Students and newcomers are recommended to read the papers in the stated order to get a soft introduction. Readers more familiar with the topic can jump straight to Harpe (2015). I would say that Sullivan & Artino (2013) and Carifo & Perla (2008) gets you 75% of the way and Harpe (2015) gets you 95% of the way. Norman (2010) is included for its impact on the debate and because it presents the arguments slightly more statistically, but content-wise it adds little over and above Harpe (2015).

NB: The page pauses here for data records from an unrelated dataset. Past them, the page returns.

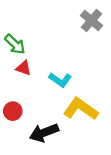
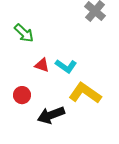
red triangle: (24, 68) -> (42, 65), moved

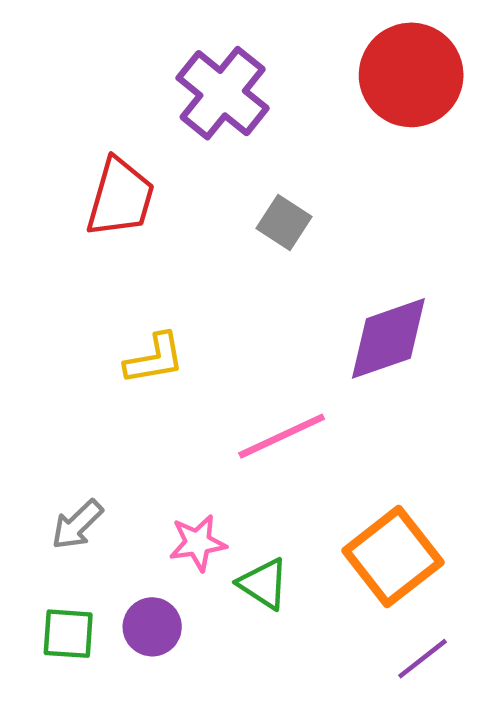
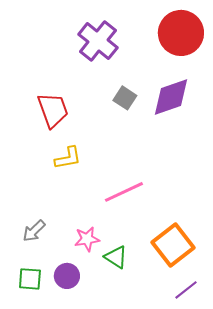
red trapezoid: (120, 198) -> (53, 110), moved, turned -36
purple diamond: (388, 338) -> (171, 97), moved

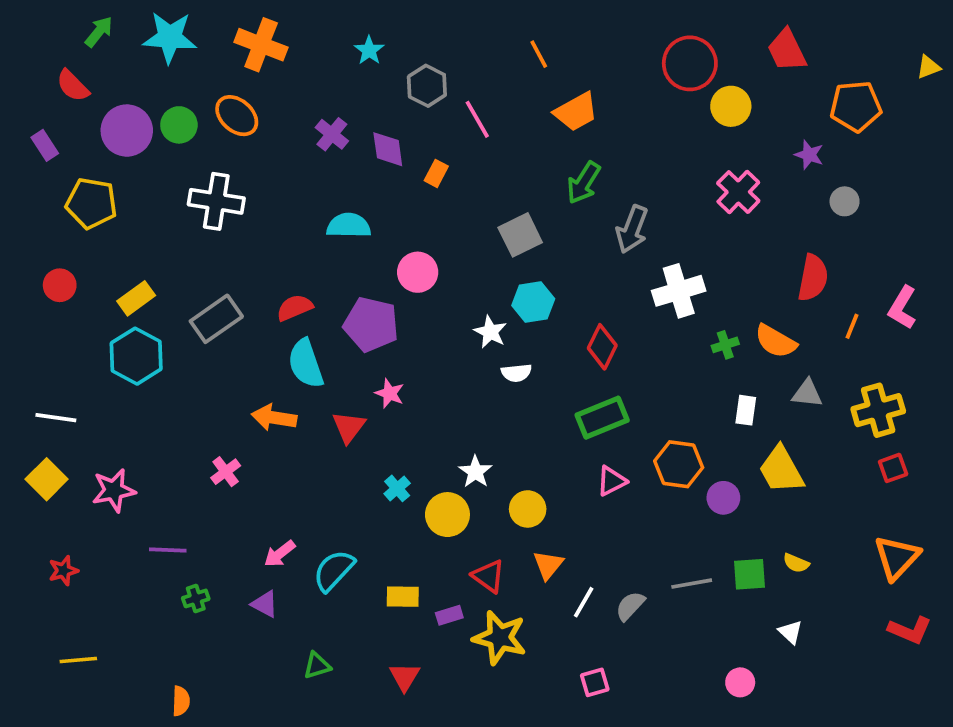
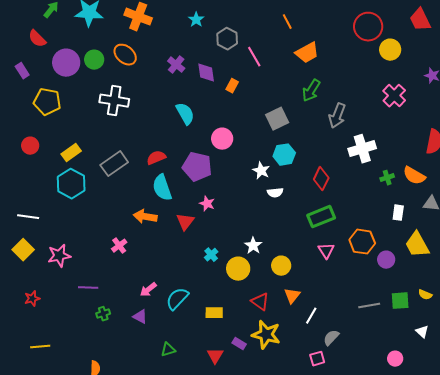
cyan semicircle: (349, 226) -> (185, 114), turned 60
pink triangle: (612, 481) -> (326, 251), turned -36
gray semicircle: (630, 606) -> (331, 338), moved
purple rectangle: (449, 615) -> (239, 344), moved, turned 48

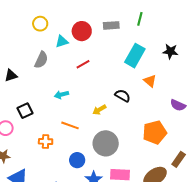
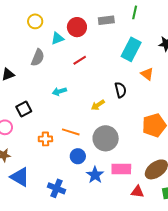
black semicircle: (123, 96) -> (120, 90), turned 49
orange line: (70, 125) -> (71, 132), moved

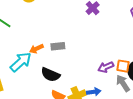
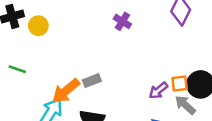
orange arrow: (36, 49) -> (66, 91), size x1.6

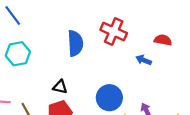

Note that this is an extensive literature, including some papers leaning ordinalist. However, I have failed to find ordinalist-leaning papers that did not commit the error of either (1) a conflation of Likert items and Likert scales without empirical justification for doing so, or (2) extrapolating from analysis of single items to analysis of scales – again without empirical justification that this is reasonable. If I learn about a paper which empirically uncovered that parametric analyses of Likert scales are unforgivingly inaccurate, I would not hesitate to include it. However, I feel like all major arguments are represented and addressed in this list.

• (15 minutes) Sullivan, G. M., & Artino, A. R. (2013). Analyzing and Interpreting Data From Likert-Type Scales. Journal of Graduate Medical Education, 5(4), 541–542. https://doi.org/10.4300/JGME-5-4-18
A light read for novices which could serve as an introduction to Likert-scales understood statistically and the idea of using parametric analyses on Likert data. However, it is too superficial to constitute a justification for doing so.
• (15 minutes) Carifio, J., & Perla, R. (2008). Resolving the 50-year debate around using and misusing Likert scales. Medical Education, 42(12), 1150–1152. https://doi.org/10.1111/j.1365-2923.2008.03172.x
A very concise list of arguments on the statistical side of the intervalist-ordinalist debate, heavily favoring the intervalist side for most situations. As a side note, this is a continuation and summary of Carifio & Perla (2007), but while the fundamental arguments of that paper are strong, it is so poorly written that I do not include it in this reading guide. Maybe this is why they needed this 2008 paper.
• (60 minutes) Harpe, S. E. (2015). How to analyze Likert and other rating scale data. Currents in Pharmacy Teaching and Learning, 7(6), 836–850. https://doi.org/10.1016/j.cptl.2015.08.001
This paper introduces both the history, rating scale methodology, and empirically-based review of inferring ratio parameters (like means) from ordinal data (like Likert-items). Here too, the conclusion is that parametric analyses are appropriate for most situations. Most importantly, Harpe presents practical recommendations and nuanced discussion of when it is appropriate to deviate from those recommendations. Also, it has one of the most extensive reference lists, pointing the reader to relevant sources of evidence. As a reading guide, you may skip straight to the title “statistical analysis issues” on page 839 while studying Figure 1 on your way. Even though this paper is very fluently written, do take note of the details too because the phrasing is quite accurate.
• (40 minutes) Norman, G. (2010). Likert scales, levels of measurement and the “laws” of statistics. Advances in Health Sciences Education, 15(5), 625–632. https://doi.org/10.1007/s10459-010-9222-y
This is the most cited paper on the topic, so I feel like I need to comment on it here since you are likely to encounter it. Recommendation-wise, it adds little new that Harpe (2015) did not cover. Some advantages of the paper are that it brings you to the nuts and bolts of the consequences of going parametric instead of non-parametric, e.g., by presenting some simulations and actual analyses. The paper is fun to read because Norman is clearly angry, but unfortunately, it also reads largely as a one-sided argument, so retain a bit of skepticism. For example, Norman simulates correlations on approximately linearly related variables and concludes that Spearman and Pearson correlations yield similar results. While this is a good approximation to many real-world phenomena, the correlation coefficients can differ around 0.1 when the variables are not linearly related (Pearson inaccurate) but still monotonically increasing/decreasing (Spearman accurate). This can change the label from “small” to “medium” cf. Cohen’s (1992) criteria which are (too) conventionally used.